Однажды вечером, в конце января, промокший и окоченевший Клерамбо возвращался домой после дежурства у дровяного склада. После того как толпа, с которой он ожидал своей очереди, уже несколько часов простояла в хвосте, ей сообщили, что сегодня раздачи больше не будет. У двери своего дома Клерамбо услышал свое имя. Какой-то юноша спрашивал его у консьержа, держа в руке письмо. Клерамбо подошел. Встреча повидимому смутила юношу. Его правый рукав был приколот булавкой у плеча, а правый глаз закрыт повязкой; он был мертвенно бледен, видно было, что он едва поправился после продолжительной болезни. Клерамбо дружески с ним поздоровался и хотел взять письмо, но молодой человек поспешно отдернул руку, говоря, что теперь уже не стоит. Клерамбо предложил ему зайти. Юноша выразил колебание, и если бы Клерамбо был более проницателен, то заметил бы, что посетитель хочет улизнуть. Но он не был искусен в чтении чужих мыслей и простосердечно сказал:

– Правда, живу я довольно высоко…

Задетый в своем самолюбии, молодой человек поспешно возразил:

– У меня еще хватит сил взобраться наверх.

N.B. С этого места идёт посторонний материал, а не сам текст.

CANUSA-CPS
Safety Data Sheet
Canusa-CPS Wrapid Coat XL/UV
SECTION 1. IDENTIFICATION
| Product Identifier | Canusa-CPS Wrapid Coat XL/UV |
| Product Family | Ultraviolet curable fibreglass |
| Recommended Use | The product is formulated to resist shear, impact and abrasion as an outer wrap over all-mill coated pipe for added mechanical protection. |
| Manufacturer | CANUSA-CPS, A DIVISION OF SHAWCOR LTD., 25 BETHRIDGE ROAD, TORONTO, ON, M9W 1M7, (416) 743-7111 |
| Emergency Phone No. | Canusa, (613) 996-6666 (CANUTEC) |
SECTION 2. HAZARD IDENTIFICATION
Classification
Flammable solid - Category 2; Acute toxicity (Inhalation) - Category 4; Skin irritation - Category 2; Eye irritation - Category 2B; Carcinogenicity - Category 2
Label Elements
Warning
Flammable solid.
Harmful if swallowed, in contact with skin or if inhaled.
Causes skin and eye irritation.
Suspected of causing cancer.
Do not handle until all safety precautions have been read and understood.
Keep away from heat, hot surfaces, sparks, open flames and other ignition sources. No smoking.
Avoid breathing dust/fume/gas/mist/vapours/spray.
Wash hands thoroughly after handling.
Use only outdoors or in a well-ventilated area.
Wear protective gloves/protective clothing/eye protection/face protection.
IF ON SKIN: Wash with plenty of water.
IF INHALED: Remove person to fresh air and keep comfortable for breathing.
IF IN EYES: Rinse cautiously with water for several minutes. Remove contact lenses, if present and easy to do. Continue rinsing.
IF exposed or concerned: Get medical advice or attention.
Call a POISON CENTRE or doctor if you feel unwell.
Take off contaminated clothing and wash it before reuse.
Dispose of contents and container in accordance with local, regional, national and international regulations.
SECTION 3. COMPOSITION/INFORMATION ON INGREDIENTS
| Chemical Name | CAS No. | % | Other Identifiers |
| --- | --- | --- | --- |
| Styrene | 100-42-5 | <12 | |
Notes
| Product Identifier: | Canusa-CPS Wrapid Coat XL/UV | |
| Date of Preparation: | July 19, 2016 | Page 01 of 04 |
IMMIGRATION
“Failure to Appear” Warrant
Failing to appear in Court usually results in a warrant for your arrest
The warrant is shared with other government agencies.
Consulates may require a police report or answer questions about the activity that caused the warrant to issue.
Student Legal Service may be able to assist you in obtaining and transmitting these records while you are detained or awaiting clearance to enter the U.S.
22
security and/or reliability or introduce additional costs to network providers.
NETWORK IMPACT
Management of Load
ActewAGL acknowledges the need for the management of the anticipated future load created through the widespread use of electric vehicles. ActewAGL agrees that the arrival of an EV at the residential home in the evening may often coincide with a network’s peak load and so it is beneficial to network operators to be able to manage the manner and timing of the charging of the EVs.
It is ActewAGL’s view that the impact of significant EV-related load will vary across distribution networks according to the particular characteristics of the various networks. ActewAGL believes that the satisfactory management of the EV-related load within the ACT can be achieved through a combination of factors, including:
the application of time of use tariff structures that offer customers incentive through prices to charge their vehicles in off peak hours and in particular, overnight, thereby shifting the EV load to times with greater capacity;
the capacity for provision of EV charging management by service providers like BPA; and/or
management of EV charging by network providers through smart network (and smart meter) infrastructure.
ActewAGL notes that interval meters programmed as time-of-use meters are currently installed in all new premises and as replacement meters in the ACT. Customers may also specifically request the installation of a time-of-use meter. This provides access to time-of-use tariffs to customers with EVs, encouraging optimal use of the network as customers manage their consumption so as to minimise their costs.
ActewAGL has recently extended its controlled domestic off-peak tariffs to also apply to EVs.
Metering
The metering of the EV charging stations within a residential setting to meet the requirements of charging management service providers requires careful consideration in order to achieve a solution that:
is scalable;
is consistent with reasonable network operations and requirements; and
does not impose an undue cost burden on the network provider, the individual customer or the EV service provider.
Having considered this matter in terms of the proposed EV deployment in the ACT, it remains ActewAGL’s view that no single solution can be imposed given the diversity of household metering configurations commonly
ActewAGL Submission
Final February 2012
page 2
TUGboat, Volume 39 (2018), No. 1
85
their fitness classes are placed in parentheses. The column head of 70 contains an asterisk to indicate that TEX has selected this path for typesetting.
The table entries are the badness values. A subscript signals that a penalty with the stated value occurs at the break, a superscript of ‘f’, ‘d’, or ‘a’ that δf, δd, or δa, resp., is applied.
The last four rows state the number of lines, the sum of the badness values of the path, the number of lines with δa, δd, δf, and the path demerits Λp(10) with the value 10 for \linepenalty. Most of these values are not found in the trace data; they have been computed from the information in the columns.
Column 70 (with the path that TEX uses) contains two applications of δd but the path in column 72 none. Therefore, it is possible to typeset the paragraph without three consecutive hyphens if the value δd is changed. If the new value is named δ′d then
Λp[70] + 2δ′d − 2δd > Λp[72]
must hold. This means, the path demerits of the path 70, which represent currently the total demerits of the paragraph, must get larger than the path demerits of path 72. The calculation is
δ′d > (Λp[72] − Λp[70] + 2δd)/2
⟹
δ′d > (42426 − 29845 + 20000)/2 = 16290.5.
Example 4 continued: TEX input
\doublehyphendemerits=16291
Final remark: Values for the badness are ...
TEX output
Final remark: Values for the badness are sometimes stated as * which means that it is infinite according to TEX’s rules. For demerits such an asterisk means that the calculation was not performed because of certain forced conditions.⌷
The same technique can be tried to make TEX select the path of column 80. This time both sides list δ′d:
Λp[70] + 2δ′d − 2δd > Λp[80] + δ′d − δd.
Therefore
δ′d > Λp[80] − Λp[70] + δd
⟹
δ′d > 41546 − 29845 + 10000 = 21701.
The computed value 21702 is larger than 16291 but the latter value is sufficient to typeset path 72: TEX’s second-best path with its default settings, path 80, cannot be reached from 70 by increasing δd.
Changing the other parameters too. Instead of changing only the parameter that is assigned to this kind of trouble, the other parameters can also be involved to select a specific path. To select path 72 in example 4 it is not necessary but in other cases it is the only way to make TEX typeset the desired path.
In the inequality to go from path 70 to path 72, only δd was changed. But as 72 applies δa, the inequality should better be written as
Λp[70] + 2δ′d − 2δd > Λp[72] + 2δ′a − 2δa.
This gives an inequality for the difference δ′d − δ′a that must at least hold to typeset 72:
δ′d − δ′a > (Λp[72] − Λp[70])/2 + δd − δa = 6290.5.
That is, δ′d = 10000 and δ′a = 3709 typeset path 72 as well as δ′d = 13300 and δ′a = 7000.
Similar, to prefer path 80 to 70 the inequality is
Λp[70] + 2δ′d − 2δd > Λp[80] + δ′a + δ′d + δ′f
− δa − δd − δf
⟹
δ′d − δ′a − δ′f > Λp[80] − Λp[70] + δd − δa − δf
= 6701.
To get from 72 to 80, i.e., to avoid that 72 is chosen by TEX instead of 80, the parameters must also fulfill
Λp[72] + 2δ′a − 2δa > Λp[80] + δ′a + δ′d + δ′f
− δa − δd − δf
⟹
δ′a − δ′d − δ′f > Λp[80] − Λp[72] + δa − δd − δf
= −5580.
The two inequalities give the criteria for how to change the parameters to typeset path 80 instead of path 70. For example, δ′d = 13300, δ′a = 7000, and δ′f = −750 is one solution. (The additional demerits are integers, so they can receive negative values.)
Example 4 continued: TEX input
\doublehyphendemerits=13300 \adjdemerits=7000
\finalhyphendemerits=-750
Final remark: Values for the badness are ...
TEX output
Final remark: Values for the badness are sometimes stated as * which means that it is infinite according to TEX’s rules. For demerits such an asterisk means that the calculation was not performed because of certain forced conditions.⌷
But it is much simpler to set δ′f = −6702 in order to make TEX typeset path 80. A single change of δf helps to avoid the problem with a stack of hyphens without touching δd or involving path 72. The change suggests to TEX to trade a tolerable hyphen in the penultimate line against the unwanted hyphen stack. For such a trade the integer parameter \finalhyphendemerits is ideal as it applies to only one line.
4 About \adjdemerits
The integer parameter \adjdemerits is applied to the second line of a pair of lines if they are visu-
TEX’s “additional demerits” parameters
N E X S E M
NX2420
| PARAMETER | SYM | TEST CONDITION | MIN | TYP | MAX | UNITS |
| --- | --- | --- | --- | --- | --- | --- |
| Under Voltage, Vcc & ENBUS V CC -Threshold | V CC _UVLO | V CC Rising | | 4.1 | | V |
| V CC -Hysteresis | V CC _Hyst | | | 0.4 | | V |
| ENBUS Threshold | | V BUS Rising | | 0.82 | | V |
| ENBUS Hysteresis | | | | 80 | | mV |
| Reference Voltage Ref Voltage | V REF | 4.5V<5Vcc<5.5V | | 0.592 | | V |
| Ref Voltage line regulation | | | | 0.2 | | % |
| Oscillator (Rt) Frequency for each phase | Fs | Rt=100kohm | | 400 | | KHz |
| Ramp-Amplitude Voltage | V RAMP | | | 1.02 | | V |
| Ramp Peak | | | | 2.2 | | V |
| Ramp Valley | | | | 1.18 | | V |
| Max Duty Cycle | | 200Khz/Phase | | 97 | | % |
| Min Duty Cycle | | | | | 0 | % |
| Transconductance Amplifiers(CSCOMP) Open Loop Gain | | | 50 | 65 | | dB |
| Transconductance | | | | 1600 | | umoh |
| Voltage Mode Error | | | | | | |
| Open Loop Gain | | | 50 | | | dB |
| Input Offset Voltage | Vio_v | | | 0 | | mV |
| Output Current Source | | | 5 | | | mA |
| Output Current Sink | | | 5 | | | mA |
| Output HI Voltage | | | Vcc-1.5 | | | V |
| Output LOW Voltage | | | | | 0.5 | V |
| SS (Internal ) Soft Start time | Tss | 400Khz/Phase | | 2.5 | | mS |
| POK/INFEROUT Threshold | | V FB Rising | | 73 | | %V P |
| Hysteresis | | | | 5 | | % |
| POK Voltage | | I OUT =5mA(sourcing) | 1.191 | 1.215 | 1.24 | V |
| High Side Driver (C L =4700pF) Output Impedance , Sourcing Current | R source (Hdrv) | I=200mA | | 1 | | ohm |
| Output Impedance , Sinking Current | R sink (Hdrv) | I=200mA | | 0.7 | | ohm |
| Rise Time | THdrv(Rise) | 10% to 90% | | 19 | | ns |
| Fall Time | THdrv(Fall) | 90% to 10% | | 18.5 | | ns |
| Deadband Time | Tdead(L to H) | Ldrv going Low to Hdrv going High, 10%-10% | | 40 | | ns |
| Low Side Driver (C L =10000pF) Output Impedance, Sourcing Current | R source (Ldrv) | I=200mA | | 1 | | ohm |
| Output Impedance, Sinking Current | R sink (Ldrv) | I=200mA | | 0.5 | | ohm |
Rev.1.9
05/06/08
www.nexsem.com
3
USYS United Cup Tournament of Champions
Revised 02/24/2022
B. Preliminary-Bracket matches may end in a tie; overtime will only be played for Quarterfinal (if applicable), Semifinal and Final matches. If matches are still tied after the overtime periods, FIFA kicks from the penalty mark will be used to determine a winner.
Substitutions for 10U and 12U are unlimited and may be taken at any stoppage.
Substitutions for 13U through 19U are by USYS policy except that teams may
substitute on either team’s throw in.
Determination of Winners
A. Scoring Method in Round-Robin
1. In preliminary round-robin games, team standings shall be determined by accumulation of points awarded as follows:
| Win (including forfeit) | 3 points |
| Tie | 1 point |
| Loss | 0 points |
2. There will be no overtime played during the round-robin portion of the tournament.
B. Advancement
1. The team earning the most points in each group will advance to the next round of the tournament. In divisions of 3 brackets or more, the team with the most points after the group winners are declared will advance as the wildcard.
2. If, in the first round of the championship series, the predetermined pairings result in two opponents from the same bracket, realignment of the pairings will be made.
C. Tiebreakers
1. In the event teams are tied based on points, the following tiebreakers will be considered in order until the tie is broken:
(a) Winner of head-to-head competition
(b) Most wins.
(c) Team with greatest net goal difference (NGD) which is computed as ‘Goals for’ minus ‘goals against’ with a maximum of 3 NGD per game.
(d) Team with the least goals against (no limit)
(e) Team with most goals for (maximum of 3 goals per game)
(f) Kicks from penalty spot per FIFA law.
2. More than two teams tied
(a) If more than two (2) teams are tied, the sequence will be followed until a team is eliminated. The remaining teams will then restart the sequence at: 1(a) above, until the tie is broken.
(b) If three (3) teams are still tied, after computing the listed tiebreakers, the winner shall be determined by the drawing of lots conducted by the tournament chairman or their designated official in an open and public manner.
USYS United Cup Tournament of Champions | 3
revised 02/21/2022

И решительным шагом направился к лестнице. Клерамбо понял, что нанес лишнюю рану этому наболевшему сердцу. Уселись они в нетопленном рабочем кабинете. Разговор долго оставался таким же холодным, как и комната. Клерамбо получал от собеседника только резкие, отрывистые и довольно неясные ответы в каком-то раздраженном тоне. Он узнал, что гостя зовут Жюльен Моро, что он студент филологического факультета и недавно провел три месяца в госпитале Валь-де-Грас. Он жил в Париже один и снимал комнату в Латинском квартале, хотя в Орлеане у него была мать и кое-кто из родных. Сначала он не сказал, почему не едет к ним. Вдруг, после некоторого молчания, он решился заговорить. Сдавленным, сначала довольно грубым, но постепенно смягчавшимся голосом он признался Клерамбо в благотворном действии его статей, привезенных в окопы одним отпускником и передававшихся из рук в руки. Они были ответом на крик задыхавшейся души: "Не лгать!" Газеты и статьи, имевшие бесстыдство предлагать армиям лживую картину армий, сфабрикованные письма с фронта, балаганное геройство, неуместные шутки; гнусное бахвальство окопавшихся в тылу шутов, делающих смерть предметом риторических упражнений, приводили их в бешенство. Грязные, клейкие поцелуи, которыми их пачкали эти газетные проститутки, были для них оскорблением, насмешкой над их страданиями. И вот, наконец, они нашли отклик у Клерамбо… Не то чтобы он их понял. Никто не мог бы их понять, не разделив их участи. Но он жалел их. Просто и человечно говорил он о несчастных всех враждующих станов. Он осмелился коснутся общих всем нациям несправедливостей, которые привели к этим общим для всех страданиям. Он не уничтожил их невзгод, но возводил их в более высокую сферу мысли, где можно было дышать.